BY PATIENCE IVIE IHEJIRIKA, Abuja
The Chairman, PCN Governing Council, Prof. Ahmed Mora, has described as a ‘big problem’ the lack of places for internship training for pharmacists in the country.
Mora, who disclosed this while briefing journalists after the 41st regular meeting of the Governing Council, in Abuja, however, expressed the Council’s commitment to addressing the problem.
According to him, there are 380 internship centres in the country, mostly in the general, teaching hospitals and also the manufacturing industry whereas 1,500 pharmacists are produced annually.
He said “The number of pharmacists that are produced in the country, there are not enough places for them to do their mandatory one year training. This is a big problem for us. These youths, sometimes they get frustrated. Two months to three month after induction, they don’t have places to do their internship.
“We are also collating the available positions of vacancies at hand right now for fresh graduates to do their internship. We produce 1500 pharmacists every year, so we look at it in such a way that we have a holistic approach to it. We are liaising with agencies to see that this whole issue is centralized in such a way that pharmacists, by the time they are being inducted as pharmacists, they already know where they are going for their internship training, we are really passionate about it.”
Stressing the importance of data, Mora said “Now without data, we will not be able to plan, so we need the directors of pharmaceutical services in the state and FCT and the Deans of Faculty to give us their own vacancies and graduands that they have.”
On open drug market, the Registrar, PCN, Pharm. Elijah Mohammed, said the coordinated wholesale centres which are currently being constructed across the country to substitute the open drug market will soon be completed.
He said “The federal government is very concerned about the open drug market, if we are to close the open market today, a lot of people will be out of job. The coordinated wholesale centre is the alternative that the federal government had put in place in its policy that would take care of the open drug market and right now, the coordinate wholesale centres are being constructed across the country. So we can’t just close down the open market when those coordinated wholesale centres have not been completed.
“We are waiting for these constructions to be completed and thereafter, we will definitely dismantle the open drug market, so there is a programme in place to close down those open drug markets once those facilities are completed, the open drug market will be closed down.

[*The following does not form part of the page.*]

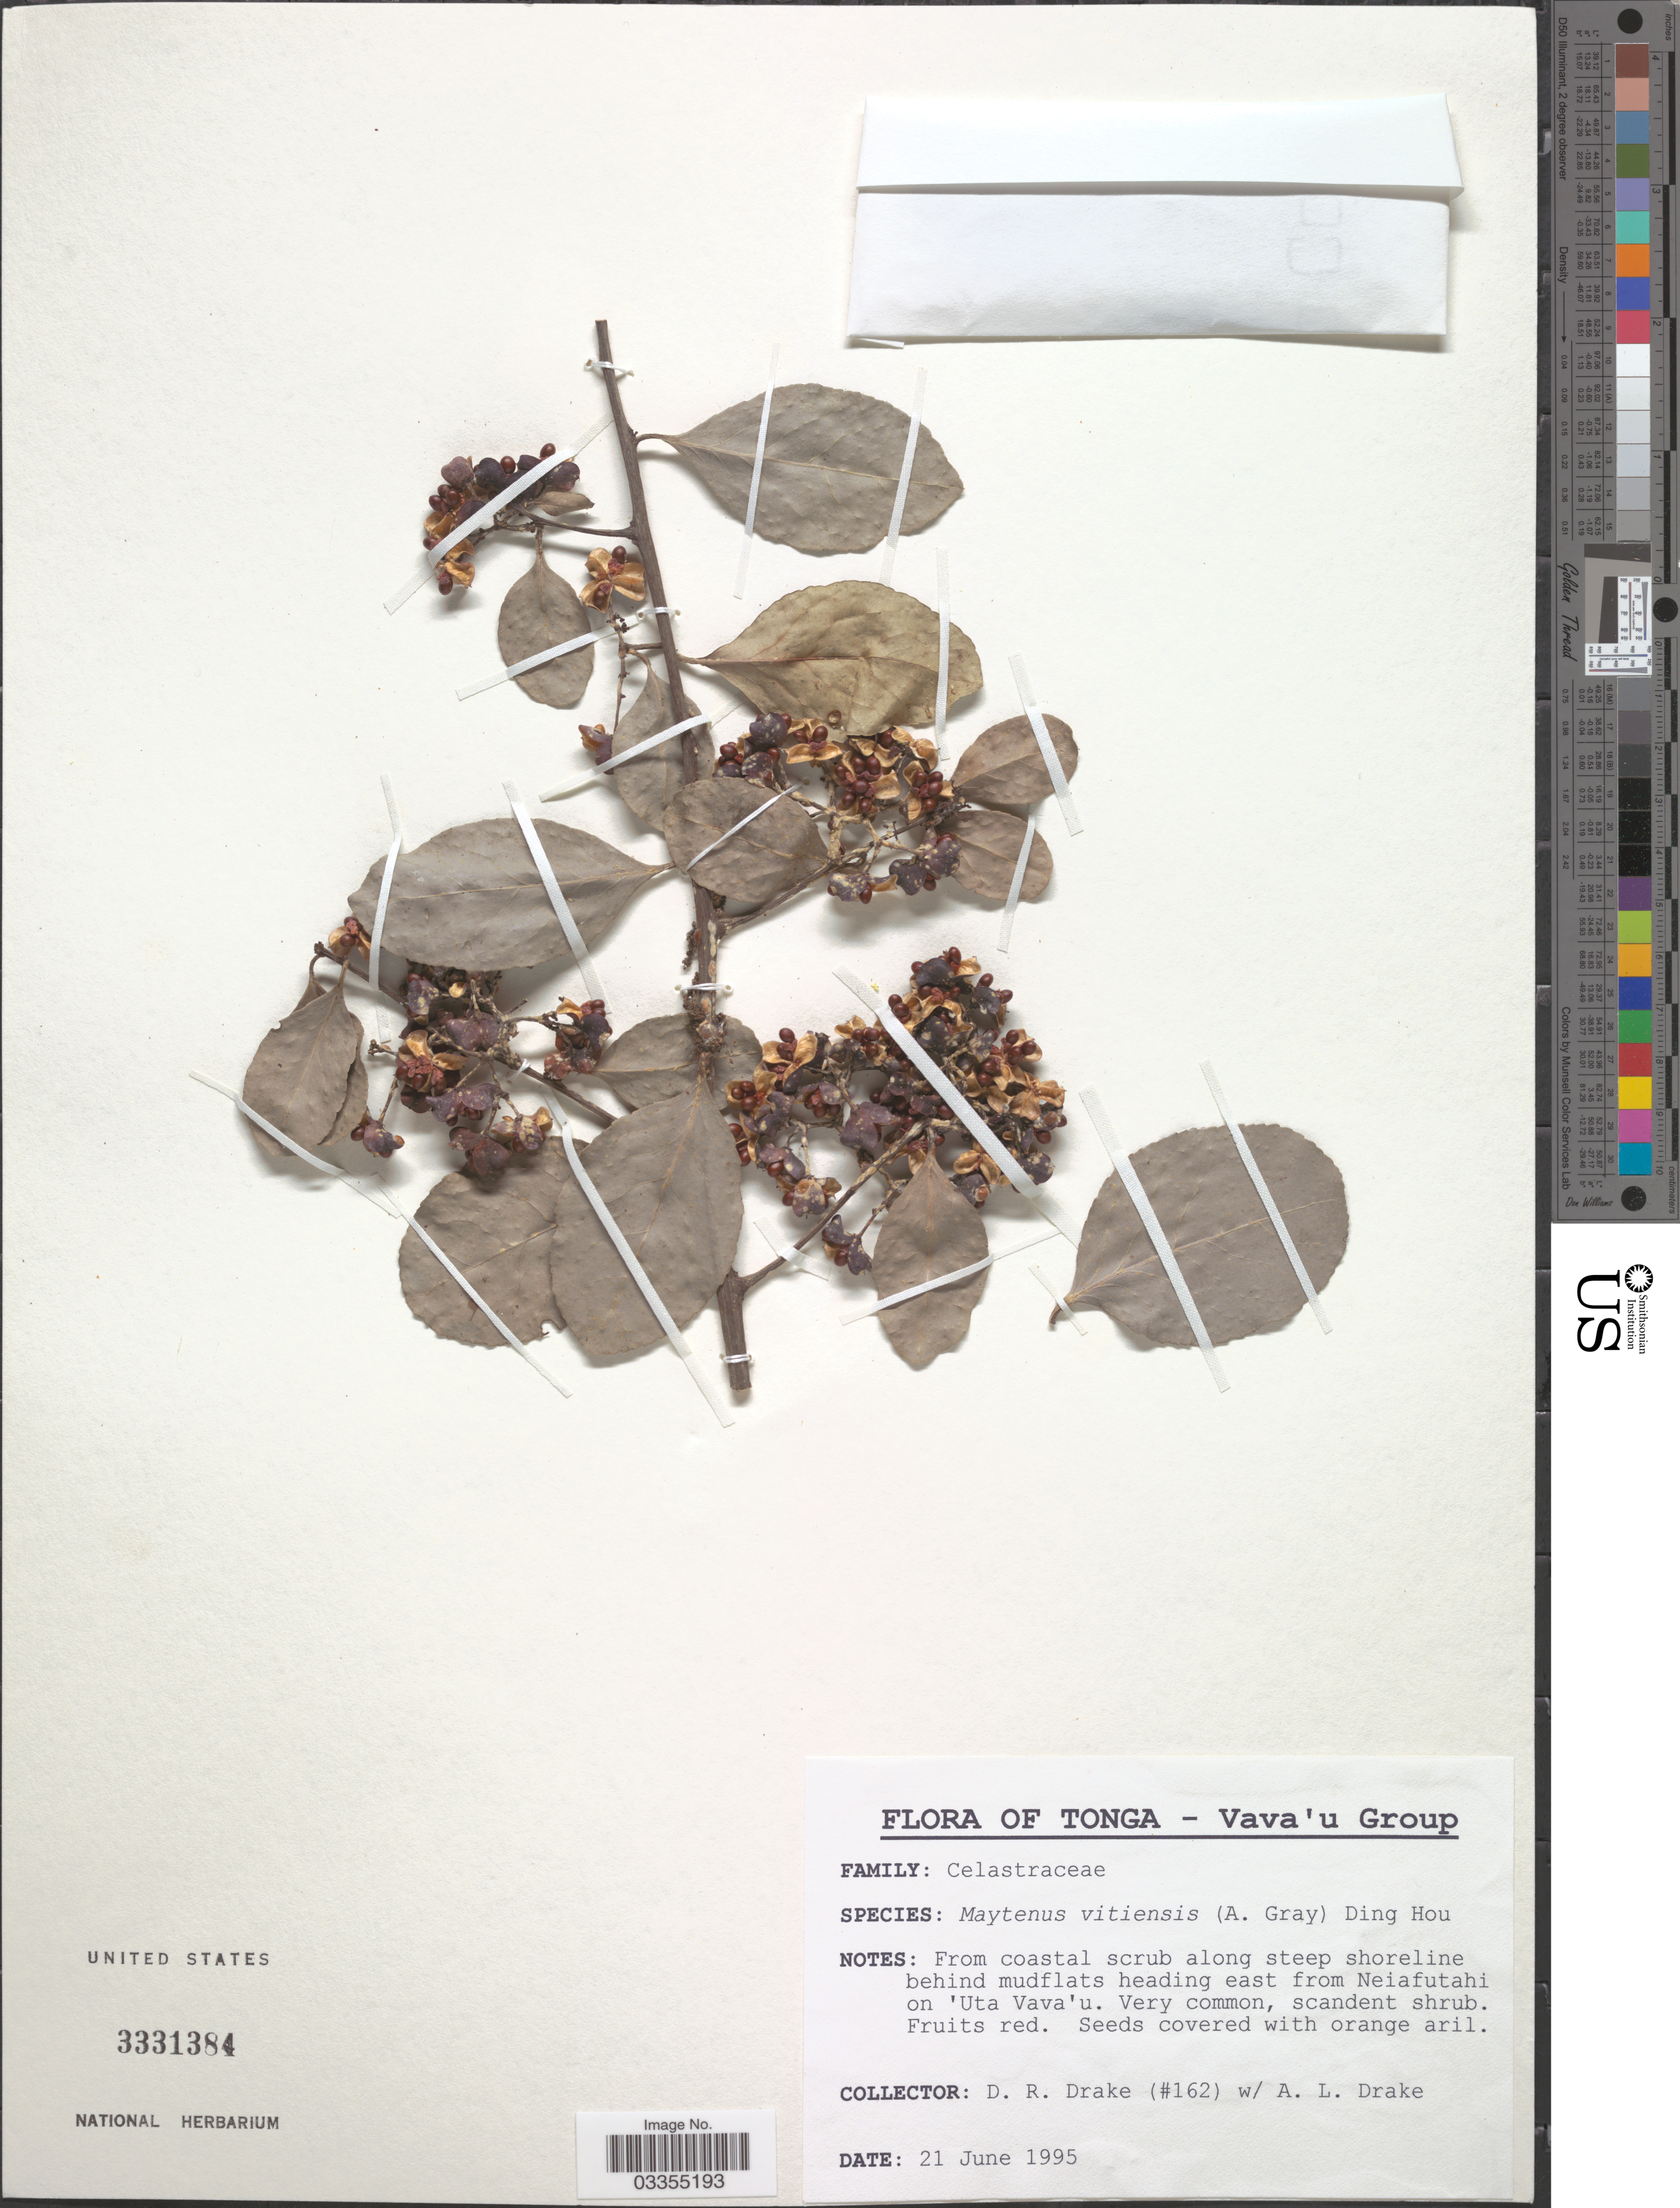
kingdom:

“The coordinated wholesale centre will accommodate all of them in the open drug market. NAFDAC will have an office there, PCN will have an office there and there is going to be a police post and bank. So products coming and going out will definitely be highly regulated, also people will be able to access genuine drugs.
The facility is going to look like a Shoprite kind of facility where temperature will be highly regulated, other storage facilities will be highly supervised so that those degradation of most of our products which are exposed to sun will be a thing of the past.”